:: Material ::

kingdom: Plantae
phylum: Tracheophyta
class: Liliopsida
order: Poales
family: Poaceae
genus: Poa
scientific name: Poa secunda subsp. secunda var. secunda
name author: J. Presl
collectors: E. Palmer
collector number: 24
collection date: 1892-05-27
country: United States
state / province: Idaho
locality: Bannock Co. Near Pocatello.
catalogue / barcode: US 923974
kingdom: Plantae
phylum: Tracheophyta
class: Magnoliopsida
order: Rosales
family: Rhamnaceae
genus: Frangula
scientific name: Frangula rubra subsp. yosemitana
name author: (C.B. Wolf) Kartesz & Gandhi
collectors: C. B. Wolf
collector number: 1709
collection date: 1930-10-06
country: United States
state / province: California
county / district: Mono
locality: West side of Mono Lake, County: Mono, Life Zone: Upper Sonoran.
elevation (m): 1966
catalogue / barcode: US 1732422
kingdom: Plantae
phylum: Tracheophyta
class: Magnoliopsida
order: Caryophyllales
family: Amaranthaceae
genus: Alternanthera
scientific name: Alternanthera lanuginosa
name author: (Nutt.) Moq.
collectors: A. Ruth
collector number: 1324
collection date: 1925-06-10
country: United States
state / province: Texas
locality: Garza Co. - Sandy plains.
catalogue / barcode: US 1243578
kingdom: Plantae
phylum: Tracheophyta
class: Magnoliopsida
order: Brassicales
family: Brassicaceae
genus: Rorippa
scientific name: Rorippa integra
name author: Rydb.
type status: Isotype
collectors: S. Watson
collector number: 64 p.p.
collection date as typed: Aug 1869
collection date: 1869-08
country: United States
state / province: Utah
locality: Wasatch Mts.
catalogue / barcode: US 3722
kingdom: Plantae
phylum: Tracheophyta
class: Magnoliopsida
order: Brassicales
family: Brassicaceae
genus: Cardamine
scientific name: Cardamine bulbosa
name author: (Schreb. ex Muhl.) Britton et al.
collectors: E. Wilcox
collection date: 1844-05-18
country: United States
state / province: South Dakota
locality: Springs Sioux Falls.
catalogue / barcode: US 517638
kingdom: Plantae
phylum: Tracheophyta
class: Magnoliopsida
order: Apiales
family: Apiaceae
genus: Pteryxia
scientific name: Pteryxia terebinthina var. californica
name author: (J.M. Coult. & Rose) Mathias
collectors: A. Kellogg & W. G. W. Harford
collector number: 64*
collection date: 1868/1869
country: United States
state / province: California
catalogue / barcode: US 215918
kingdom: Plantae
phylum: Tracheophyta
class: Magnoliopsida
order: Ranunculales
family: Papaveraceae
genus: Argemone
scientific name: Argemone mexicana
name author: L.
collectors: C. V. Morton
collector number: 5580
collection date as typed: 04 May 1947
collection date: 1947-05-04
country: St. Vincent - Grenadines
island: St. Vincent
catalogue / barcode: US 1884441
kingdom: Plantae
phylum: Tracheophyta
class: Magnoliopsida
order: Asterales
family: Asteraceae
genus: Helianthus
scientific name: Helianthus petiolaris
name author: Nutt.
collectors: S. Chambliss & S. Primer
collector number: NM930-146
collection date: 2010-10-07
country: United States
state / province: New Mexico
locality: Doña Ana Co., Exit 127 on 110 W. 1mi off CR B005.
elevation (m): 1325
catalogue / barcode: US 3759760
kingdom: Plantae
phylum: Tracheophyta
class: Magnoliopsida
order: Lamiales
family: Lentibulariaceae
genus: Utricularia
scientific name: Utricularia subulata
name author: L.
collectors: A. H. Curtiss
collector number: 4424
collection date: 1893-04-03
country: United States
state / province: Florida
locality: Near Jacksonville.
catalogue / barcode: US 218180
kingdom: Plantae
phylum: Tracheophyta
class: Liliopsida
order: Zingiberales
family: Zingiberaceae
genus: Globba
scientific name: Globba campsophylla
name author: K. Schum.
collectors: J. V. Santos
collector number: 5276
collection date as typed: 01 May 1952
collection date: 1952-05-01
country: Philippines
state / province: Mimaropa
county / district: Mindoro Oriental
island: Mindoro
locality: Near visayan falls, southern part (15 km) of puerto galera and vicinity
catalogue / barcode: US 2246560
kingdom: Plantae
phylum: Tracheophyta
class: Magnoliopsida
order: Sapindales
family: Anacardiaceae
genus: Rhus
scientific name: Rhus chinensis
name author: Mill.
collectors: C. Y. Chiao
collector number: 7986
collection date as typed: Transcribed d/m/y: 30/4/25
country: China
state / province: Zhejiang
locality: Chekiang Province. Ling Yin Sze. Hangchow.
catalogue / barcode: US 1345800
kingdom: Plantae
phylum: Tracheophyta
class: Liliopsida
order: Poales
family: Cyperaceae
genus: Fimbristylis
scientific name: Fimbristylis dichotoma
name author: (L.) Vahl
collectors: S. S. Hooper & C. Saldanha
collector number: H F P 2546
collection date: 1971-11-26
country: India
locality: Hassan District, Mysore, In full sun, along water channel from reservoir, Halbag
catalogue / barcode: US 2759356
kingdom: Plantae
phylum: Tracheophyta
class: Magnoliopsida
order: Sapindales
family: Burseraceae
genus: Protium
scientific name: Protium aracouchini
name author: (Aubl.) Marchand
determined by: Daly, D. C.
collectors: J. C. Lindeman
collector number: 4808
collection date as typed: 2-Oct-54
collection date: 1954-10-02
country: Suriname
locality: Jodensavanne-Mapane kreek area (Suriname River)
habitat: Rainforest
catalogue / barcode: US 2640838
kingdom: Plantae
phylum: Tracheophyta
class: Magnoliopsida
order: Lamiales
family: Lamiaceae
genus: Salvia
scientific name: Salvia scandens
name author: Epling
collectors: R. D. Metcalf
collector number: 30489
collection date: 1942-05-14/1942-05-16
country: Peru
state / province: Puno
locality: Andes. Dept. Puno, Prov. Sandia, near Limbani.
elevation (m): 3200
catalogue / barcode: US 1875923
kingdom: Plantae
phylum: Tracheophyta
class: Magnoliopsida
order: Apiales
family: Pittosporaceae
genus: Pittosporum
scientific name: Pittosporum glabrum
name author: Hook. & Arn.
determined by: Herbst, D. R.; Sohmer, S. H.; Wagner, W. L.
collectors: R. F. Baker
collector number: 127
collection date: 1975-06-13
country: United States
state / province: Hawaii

:::

• Aim of the exercise: Copy out the lines of the items from the line with "family: Zingiberaceae" to the line with "island: Mindoro", keeping both of those lines.

• Task response:
family: Zingiberaceae
genus: Globba
scientific name: Globba campsophylla
name author: K. Schum.
collectors: J. V. Santos
collector number: 5276
collection date as typed: 01 May 1952
collection date: 1952-05-01
country: Philippines
state / province: Mimaropa
county / district: Mindoro Oriental
island: Mindoro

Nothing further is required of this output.